If you are cooking your turkey using another method, such as smoking or frying it, or if you are roasting a turkey that is not fully thawed, follow these guidelines for cooking your bird safely.
Learn more about safe internal temperatures for other foods and how to use a food thermometer.
Make sure turkey reaches a safe internal temperature of 165°F. Use a food thermometer to check in three places, avoiding bone: (1) thickest part of the breast, (2) where body and thigh join, aiming toward thigh, and (3) where body and wing join, aiming toward wing.
6. Take Care of Leftovers
Follow these tips to safely store and reheat your leftovers.

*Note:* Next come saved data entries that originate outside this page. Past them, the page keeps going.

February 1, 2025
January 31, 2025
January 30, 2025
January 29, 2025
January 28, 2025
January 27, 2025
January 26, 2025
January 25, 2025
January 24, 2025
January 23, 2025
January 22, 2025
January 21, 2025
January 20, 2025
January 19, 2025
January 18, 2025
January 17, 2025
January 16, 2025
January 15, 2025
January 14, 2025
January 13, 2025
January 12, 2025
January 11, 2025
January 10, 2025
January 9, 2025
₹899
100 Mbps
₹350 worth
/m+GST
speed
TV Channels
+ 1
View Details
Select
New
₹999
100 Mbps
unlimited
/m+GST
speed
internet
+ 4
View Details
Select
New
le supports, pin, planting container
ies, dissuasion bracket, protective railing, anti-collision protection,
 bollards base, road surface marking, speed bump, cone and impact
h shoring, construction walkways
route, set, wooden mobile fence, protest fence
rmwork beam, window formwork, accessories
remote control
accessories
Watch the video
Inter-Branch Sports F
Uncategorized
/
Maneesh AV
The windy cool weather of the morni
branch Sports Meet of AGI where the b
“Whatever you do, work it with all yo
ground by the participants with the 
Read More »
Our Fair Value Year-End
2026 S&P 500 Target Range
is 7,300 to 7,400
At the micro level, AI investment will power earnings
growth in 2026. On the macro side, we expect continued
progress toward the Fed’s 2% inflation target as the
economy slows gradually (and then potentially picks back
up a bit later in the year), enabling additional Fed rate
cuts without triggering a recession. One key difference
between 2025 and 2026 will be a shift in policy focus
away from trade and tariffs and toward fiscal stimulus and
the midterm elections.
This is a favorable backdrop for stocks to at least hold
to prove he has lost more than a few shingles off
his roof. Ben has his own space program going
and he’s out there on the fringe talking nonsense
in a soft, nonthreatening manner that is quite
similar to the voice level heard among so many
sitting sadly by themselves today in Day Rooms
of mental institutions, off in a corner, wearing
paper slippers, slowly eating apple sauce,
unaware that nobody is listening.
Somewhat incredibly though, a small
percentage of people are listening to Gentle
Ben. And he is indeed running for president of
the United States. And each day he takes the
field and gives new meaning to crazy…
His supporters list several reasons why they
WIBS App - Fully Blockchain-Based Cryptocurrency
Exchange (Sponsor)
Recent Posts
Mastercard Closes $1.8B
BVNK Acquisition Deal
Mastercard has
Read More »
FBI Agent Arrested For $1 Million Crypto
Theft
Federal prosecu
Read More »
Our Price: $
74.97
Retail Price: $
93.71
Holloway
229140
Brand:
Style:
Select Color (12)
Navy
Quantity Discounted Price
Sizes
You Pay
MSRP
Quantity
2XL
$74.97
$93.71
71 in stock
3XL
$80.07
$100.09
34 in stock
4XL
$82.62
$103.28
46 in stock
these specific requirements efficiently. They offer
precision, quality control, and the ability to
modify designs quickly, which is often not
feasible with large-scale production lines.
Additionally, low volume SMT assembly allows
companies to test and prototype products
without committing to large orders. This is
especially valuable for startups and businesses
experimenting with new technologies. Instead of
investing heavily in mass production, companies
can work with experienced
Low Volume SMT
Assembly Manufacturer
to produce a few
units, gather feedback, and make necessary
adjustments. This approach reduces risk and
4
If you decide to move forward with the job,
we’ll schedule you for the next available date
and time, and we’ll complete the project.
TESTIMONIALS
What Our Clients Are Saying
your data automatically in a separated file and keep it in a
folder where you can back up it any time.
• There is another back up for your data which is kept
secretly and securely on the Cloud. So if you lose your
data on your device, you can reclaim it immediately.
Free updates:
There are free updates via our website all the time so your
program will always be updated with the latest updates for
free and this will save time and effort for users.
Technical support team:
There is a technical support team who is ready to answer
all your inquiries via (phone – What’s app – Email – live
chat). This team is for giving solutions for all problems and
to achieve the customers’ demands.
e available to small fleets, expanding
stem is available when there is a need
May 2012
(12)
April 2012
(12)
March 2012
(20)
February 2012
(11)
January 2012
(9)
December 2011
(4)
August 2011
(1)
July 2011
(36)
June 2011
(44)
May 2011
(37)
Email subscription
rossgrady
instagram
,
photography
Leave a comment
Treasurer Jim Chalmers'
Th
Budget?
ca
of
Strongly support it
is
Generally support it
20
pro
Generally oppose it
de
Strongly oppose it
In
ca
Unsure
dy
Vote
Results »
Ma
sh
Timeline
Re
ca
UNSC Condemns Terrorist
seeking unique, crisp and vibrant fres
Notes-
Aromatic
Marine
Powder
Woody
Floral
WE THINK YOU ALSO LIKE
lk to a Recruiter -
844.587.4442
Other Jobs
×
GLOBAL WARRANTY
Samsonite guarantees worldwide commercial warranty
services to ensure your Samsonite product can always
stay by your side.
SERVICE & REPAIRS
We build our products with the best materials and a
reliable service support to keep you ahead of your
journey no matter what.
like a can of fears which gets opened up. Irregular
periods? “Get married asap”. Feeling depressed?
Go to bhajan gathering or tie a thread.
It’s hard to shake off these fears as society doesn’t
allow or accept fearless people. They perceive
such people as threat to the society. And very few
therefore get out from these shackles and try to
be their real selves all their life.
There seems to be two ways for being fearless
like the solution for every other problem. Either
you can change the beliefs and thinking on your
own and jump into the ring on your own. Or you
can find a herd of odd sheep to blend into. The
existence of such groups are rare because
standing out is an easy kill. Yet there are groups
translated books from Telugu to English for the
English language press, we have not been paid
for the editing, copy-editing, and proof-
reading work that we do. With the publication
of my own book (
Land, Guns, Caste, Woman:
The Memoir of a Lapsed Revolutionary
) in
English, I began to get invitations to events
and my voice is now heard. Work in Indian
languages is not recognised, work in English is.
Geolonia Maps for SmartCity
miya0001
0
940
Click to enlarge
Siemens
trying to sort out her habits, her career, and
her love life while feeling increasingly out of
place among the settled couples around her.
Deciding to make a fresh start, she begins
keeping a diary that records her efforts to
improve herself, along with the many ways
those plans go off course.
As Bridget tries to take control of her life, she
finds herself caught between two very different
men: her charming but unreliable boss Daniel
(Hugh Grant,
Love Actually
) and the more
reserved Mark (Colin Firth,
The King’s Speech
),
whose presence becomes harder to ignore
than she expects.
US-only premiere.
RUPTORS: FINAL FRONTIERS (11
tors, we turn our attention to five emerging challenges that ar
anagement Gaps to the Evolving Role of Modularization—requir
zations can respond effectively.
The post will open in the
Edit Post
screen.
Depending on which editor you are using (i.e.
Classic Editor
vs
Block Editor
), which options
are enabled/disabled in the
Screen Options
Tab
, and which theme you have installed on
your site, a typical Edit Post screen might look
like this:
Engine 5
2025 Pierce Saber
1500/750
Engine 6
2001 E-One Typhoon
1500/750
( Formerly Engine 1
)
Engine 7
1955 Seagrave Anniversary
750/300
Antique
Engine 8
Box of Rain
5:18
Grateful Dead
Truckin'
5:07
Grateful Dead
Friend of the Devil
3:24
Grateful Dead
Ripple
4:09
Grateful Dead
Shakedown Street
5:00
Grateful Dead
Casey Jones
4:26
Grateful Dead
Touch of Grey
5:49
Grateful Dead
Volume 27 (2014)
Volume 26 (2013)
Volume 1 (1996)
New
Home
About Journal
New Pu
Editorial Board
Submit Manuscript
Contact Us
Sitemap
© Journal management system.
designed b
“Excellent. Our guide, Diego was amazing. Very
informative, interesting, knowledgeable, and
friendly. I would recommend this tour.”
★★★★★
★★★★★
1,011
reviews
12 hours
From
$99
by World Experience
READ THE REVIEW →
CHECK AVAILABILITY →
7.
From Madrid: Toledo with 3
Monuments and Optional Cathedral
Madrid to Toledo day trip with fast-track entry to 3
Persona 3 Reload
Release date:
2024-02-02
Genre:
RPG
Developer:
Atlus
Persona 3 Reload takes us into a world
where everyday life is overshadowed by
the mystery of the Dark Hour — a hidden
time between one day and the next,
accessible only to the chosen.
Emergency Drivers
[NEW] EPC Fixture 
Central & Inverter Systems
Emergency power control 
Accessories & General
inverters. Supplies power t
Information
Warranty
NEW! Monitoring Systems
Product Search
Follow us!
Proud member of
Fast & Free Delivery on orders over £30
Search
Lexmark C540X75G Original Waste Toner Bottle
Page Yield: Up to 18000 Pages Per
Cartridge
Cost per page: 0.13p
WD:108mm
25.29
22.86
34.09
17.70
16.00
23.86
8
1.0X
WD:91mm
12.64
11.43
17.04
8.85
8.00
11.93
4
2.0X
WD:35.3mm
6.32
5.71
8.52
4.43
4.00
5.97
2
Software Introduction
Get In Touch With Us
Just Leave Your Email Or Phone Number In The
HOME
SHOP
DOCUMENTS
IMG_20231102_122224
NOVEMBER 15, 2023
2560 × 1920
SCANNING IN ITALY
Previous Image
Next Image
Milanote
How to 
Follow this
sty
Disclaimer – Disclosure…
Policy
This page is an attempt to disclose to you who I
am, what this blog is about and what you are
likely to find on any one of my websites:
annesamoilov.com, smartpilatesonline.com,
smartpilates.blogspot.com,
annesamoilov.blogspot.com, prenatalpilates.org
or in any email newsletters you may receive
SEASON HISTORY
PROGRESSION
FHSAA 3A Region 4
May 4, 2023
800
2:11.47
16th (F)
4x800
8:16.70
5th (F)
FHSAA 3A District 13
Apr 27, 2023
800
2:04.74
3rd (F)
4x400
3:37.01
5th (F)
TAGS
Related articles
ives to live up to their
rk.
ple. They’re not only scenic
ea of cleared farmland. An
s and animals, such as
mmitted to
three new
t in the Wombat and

- Refrigerate leftovers at 40°F or colder within 2 hours of cooking to prevent food poisoning. Refrigerate leftovers that have been exposed to temperatures higher than 90°F, like in a hot car, within 1 hour.
- If you are refrigerating a big cut of meat, such as a turkey or roast, cut it into smaller pieces so they cool quickly. You do not need to wait until food is cool to store it in the refrigerator or freezer.
- Eat cooked turkey and dishes made with it, such as soup or a casserole, within 3 to 4 days. Freeze leftovers to store them for longer.
- Reheat all leftovers to at least 165°F before serving or eating.
The bacteria Clostridium perfringens grows in cooked foods left at room temperature. It is the second most common bacterial cause of food poisoning. The major symptoms are vomiting and abdominal cramps within 6 to 24 hours after eating.
- Clostridium perfringens outbreaks occur most often in November and December.
- Many of these outbreaks have been linked to foods commonly served during the holidays, such as turkey and roast beef.